Task statement: In the piece below, rewrite the paragraph beginning "A house is also a home" as a short list of its main points.

Source text:
=== Section Start ===
Thursday, 16 January 2014

My House is my fortune

Once my house was my castle, the bastion of security and stability. The solid core binding the family together and the fortress to repel all invaders or those seeking to undermine our chosen way of life.
No longer.

My house is my fortune. Just an asset to be exploited, a transitory thing with no emotional ties to be dumped when the next opportunity presents itself. No point spending time or effort, investing in the properties future, unless it can be shown to produce an immediate return increase. So quick-fix, eye candy, on trend solutions, never mind getting to the bottom of the rot or decay. Several problems emerge out of this differing attitude. For a start house are not short-lived consumer goods to be re-cycled at the next fashion of technology change. They will outlive us by hundreds of years, we do need to keep them in good shape and relevant to the society of the time. That may require more than a quick immediate return, someone might have to invest in a longer term outcome.

A house is also a home, a home to a family. Family ties are not just those between each member of the family but with the wider community. If we are all doomed to be rootless, migrants, always on the move, never having the time or inclination for other than shallow superficial connections with our neighbours, what sort of sustainable society is that? We have to root ourselves and engage and care about the community that we live within. It is that community that shapes and defines us. It is what makes our family a family, the network of connections to those around us and the environment within which it is set.

So why this urgent need to move on, to move up the property ladder, to get to the next plateau of possibilities? It is fear, the fear of missing out of the ever remorseless spiralling upward of house prices. Fear of being left behind, fear of falling off and not being able to get back on. A fear generated and inflated by all the media, ever harping on about the latest price rises and easy sales to made. But houses are not consumer goods.Their price rise has nothing (or at least very little direct connection to) to do with the cost of land or the floor area or the actual cost of construction. Remember house prices are established by some bloke with a clipboard walking up and down a street, comparing this one to the others and to the prices similar houses have sold for. The price of a house is not its cost, but a reflective valuation of something deemed to be everlasting, someone's guess as to what it might sell for. So long as someone is prepared to pay that price then that is its worth. And why not when we are constantly reassured house prices can only go up. In this present very uncertain economic world where else can you put money that will grow? Houses are the only assured place because their value just goes on going up and up. The bubble just gets bigger and bigger, what is not to lose? Well for one thing, the bubble is so large it has cut off its renewal source. No new players can afford to come into the bottom of the market to sustain the chain. Second thing those player that do manage to join take on debts well beyond a sensible ratio to their income. Thirdly there is a rapidly diminishing pool of punters able to buy at the top end. Fourthly the only thing keeping the bubble growing is confidence, the expectation that the price will rise tomorrow and all the tomorrows.
=== Section End ===
Given records:
=== Section Start ===
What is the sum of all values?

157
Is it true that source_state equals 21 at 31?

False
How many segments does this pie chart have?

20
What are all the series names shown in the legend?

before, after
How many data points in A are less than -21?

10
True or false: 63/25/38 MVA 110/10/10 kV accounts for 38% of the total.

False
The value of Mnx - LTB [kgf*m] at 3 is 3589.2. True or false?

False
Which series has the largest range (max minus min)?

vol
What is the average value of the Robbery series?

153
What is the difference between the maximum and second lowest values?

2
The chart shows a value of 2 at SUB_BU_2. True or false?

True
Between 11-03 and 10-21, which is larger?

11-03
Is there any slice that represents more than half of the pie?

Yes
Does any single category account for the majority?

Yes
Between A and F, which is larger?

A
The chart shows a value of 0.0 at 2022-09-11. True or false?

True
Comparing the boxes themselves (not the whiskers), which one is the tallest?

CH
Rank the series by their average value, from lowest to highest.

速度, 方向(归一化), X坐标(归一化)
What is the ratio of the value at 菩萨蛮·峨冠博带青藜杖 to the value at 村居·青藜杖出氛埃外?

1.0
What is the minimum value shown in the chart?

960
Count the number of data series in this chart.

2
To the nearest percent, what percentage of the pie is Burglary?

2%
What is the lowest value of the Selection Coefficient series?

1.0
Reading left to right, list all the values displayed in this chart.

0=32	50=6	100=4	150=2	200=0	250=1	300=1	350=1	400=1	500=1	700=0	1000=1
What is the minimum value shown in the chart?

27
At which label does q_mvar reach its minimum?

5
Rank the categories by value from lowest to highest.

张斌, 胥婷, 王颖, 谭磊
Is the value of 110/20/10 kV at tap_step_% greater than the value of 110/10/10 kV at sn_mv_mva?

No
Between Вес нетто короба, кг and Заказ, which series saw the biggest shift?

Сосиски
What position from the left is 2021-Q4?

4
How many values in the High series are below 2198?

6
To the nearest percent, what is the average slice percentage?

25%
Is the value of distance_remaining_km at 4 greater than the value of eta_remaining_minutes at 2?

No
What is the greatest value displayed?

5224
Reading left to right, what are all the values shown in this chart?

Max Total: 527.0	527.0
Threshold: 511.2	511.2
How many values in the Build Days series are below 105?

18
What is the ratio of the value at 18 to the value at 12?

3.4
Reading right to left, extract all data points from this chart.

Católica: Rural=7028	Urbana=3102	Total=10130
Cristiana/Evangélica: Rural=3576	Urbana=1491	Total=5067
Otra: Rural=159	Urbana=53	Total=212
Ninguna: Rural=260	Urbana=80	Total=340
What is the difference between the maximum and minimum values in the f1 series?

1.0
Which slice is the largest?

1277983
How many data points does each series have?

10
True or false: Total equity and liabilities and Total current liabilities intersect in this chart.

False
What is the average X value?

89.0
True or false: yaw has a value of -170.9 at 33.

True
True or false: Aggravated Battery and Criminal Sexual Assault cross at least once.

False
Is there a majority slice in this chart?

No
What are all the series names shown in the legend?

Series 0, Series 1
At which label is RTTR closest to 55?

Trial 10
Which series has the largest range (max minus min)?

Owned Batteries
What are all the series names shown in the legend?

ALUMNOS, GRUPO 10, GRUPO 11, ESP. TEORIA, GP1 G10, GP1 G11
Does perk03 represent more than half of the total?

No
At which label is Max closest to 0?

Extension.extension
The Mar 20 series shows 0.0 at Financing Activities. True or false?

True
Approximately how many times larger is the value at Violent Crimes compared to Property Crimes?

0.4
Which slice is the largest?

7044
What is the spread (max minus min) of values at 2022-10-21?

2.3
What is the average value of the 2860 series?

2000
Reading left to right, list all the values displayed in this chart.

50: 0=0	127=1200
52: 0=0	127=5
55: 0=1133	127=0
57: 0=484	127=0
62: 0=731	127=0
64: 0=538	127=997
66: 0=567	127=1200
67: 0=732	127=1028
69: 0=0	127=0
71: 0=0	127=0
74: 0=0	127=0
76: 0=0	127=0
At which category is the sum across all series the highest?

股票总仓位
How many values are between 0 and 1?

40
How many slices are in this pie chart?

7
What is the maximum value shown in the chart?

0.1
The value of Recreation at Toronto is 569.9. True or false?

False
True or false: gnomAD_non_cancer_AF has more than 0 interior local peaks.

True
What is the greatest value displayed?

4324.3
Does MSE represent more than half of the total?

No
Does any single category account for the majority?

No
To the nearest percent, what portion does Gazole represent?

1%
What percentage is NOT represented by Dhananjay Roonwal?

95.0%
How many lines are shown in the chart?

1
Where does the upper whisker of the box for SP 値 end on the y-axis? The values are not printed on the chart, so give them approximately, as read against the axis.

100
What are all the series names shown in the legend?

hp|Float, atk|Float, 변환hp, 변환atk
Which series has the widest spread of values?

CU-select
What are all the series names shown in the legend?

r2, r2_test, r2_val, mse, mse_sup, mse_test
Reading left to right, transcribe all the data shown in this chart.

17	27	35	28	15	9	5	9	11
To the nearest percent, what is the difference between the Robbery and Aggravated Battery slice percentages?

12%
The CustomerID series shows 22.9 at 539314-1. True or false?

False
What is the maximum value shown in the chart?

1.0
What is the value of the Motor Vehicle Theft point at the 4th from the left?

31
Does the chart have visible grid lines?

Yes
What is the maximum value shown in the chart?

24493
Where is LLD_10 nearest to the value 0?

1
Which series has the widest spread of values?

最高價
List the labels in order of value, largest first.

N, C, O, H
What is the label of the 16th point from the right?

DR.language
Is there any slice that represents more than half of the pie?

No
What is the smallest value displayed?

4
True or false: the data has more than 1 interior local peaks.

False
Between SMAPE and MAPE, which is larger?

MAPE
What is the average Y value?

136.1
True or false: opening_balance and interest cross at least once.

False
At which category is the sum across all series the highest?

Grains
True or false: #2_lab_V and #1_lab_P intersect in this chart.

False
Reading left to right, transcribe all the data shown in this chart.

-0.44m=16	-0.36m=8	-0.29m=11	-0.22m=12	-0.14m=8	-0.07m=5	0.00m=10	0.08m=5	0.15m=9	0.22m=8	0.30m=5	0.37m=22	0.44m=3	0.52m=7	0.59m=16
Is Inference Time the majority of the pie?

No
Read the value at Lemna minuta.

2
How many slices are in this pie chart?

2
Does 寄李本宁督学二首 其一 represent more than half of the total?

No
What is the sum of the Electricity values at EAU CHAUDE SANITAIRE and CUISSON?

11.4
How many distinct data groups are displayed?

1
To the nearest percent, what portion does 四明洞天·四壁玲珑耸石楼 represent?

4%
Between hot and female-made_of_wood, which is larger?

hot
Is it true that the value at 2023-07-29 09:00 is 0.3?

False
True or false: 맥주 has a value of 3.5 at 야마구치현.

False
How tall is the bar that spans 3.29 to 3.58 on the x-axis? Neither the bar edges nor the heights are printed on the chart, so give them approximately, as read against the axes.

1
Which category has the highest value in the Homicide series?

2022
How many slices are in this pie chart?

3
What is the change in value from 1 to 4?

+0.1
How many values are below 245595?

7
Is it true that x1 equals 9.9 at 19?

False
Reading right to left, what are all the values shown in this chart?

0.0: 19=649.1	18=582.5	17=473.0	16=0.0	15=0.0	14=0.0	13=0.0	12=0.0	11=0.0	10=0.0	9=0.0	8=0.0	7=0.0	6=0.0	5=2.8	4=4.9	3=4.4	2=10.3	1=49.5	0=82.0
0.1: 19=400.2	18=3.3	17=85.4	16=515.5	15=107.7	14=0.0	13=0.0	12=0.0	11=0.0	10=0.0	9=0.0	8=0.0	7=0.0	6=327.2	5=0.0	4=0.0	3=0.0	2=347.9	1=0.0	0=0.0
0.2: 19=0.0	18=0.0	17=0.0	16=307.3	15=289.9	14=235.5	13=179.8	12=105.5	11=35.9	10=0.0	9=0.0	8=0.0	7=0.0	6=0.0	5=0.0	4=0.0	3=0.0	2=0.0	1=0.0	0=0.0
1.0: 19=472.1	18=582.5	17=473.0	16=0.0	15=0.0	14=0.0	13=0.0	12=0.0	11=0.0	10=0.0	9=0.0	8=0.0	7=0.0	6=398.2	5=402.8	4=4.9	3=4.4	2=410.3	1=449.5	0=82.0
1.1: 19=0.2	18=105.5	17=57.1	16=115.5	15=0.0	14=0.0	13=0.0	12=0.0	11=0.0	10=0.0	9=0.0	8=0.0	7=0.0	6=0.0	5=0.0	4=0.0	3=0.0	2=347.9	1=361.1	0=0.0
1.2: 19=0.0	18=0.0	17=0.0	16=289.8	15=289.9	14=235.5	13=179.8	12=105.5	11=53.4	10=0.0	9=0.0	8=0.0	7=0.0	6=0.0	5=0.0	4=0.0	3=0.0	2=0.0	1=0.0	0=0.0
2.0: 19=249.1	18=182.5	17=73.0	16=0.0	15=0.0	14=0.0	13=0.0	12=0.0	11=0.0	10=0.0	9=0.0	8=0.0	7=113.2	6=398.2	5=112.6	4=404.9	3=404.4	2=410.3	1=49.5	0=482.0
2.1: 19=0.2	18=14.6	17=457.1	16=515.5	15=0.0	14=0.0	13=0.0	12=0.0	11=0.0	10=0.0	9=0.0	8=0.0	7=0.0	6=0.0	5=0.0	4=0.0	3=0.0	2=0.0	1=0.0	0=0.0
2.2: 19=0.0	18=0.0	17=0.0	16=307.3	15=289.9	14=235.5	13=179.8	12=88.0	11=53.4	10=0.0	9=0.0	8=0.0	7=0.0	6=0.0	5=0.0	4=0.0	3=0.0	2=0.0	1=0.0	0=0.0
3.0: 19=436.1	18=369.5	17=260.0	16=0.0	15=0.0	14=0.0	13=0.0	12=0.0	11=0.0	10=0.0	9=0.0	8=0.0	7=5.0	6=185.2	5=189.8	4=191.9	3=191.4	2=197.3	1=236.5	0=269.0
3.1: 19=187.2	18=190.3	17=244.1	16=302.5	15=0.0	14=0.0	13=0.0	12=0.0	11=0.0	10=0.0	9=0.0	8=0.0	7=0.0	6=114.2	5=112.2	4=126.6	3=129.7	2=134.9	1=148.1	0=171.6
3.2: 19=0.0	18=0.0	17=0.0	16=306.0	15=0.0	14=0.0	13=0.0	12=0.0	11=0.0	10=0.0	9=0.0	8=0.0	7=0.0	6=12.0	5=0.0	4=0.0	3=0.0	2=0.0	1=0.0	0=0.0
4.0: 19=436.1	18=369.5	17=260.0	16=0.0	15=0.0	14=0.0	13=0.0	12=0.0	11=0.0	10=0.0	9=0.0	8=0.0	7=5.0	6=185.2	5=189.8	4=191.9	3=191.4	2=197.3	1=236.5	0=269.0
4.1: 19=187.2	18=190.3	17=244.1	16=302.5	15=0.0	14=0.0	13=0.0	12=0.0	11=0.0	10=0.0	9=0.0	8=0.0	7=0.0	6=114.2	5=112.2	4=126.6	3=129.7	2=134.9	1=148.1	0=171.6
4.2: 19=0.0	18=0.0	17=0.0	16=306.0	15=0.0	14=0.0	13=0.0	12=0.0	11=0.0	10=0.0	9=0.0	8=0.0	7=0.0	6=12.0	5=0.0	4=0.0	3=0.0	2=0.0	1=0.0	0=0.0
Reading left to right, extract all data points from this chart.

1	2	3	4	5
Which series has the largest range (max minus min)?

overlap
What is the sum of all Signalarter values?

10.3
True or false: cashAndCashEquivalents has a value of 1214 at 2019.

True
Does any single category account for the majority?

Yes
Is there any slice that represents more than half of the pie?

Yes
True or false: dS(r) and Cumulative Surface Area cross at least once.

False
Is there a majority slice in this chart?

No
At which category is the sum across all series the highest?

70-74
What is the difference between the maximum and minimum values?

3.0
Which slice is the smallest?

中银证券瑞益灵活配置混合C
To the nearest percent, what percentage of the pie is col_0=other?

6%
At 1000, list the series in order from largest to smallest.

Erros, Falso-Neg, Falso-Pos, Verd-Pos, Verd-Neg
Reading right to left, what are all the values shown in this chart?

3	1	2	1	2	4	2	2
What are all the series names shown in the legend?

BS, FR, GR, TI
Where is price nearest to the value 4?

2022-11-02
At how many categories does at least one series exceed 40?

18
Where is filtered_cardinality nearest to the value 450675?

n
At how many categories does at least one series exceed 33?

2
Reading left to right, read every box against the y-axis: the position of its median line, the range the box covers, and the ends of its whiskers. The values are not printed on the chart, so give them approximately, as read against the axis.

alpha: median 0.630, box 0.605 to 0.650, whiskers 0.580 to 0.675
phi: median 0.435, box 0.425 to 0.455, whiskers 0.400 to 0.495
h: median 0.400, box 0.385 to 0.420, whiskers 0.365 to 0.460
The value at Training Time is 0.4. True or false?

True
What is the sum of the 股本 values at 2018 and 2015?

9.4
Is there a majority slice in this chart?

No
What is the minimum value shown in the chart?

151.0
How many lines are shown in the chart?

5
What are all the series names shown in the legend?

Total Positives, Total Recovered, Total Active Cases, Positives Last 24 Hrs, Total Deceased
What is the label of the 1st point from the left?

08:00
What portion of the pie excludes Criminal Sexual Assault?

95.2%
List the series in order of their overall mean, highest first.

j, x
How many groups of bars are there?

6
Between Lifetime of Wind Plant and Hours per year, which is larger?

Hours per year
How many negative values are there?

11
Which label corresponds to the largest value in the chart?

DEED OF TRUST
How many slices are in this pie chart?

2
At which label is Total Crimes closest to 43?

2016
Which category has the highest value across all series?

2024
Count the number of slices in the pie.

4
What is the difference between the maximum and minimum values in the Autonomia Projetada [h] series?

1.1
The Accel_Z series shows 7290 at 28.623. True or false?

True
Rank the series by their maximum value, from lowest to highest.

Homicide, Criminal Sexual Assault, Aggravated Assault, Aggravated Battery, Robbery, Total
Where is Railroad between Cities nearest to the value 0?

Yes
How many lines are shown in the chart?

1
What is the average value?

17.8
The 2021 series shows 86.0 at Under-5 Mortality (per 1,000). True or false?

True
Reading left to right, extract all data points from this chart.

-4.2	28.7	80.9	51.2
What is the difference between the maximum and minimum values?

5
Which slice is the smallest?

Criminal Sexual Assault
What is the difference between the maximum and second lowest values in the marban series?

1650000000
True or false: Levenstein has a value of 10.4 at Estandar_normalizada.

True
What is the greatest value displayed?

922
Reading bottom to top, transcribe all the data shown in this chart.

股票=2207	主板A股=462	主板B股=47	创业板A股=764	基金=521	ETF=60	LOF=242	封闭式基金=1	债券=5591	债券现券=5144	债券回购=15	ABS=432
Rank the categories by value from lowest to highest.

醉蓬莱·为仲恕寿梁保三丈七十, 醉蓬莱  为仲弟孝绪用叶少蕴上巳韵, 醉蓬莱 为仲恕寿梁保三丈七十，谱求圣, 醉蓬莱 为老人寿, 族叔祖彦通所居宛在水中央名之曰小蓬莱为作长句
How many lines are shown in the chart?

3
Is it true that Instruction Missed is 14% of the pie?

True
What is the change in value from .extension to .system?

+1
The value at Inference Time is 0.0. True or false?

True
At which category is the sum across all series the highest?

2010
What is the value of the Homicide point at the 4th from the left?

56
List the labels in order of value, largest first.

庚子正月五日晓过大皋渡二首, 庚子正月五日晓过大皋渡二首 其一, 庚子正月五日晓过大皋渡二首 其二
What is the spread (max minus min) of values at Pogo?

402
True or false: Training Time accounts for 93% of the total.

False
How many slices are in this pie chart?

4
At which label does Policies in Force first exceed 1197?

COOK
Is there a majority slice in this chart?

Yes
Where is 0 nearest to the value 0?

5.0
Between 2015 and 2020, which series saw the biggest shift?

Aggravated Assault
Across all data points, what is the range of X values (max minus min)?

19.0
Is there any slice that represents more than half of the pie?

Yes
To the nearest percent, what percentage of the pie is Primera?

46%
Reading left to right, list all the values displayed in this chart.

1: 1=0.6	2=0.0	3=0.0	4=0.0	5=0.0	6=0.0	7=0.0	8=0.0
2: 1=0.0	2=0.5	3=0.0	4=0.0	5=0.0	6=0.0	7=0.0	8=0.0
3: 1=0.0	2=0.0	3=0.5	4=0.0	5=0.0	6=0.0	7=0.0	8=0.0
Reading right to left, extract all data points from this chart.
=== Section End ===
Task solution:
- A house is also a home to a family.
- Family ties reach beyond the family members to the wider community.
- A society of rootless people who are always moving and have only shallow ties to their neighbors is not sustainable.
- People need to put down roots and to engage with and care about the community they live in.
- That community shapes and defines us. The network of connections to those around us and the surrounding environment make a family a family.